Hopsworks Platform
Hopsworks is a modular MLOps platform with:
- a feature store (available as standalone)
- model registry and model serving based on KServe
- vector database based on OpenSearch
- a data science and data engineering platform
Standalone Feature Store#
Hopsworks was the first open-source and first enterprise feature store for ML. You can use Hopsworks as a standalone feature store with the HSFS API.
Model Management#
Hopsworks includes support for model management, with model deployments using the KServe framework and a model registry designed for KServe. Hopsworks logs all inference requests to Kafka to enable easy monitoring of deployed models, and provides model metrics with grafana/prometheus.
Vector DB#
Hopsworks provides a vector database (or embedding store) based on OpenSearch kNN (FAISS and nmslib). Hopsworks Vector DB includes out-of-the-box support for authentication, access control, filtering, backup-and-restore, and horizontal scalability.

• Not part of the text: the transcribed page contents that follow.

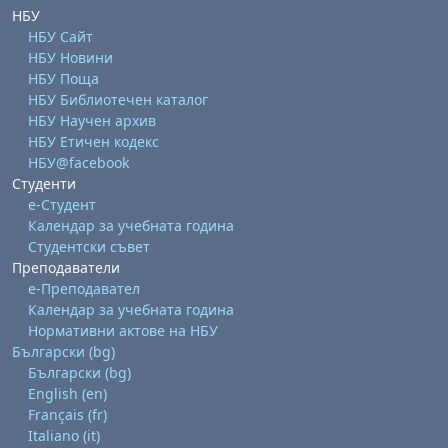
НБУ
НБУ Сайт
НБУ Новини
НБУ Поща
НБУ Библиотечен каталог
НБУ Научен архив
НБУ Етичен кодекс
НБУ@facebook
Студенти
е-Студент
Календар за учебната година
Студентски съвет
Преподаватели
е-Преподавател
Календар за учебната година
Нормативни актове на НБУ
Български ‎(bg)‎
Български ‎(bg)‎
English ‎(en)‎
Français ‎(fr)‎
Italiano ‎(it)‎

Hopsworks' Feature Store and vector DB are often used together to build scalable recommender systems, such as ranking-and-retrieval for real-time recommendations.
Governance#
Hopsworks provides a data-mesh architecture for managing ML assets and teams, with multi-tenant projects. Not unlike a GitHub repository, a project is a sandbox containing team members, data, and ML assets. In Hopsworks, all ML assets (features, models, training data) are versioned, taggable, lineage-tracked, and support free-text search. Data can be also be securely shared between projects.
Data Science Platform#
You can develop feature engineering pipelines and training pipelines in Hopsworks. There is support for version control (GitHub, GitLab, BitBucket), Jupyter notebooks, a shared distributed file system, per project conda environments for managing python dependencies without needing to write Dockerfiles, jobs (Python, Spark, Flink), and workflow orchestration with Airflow.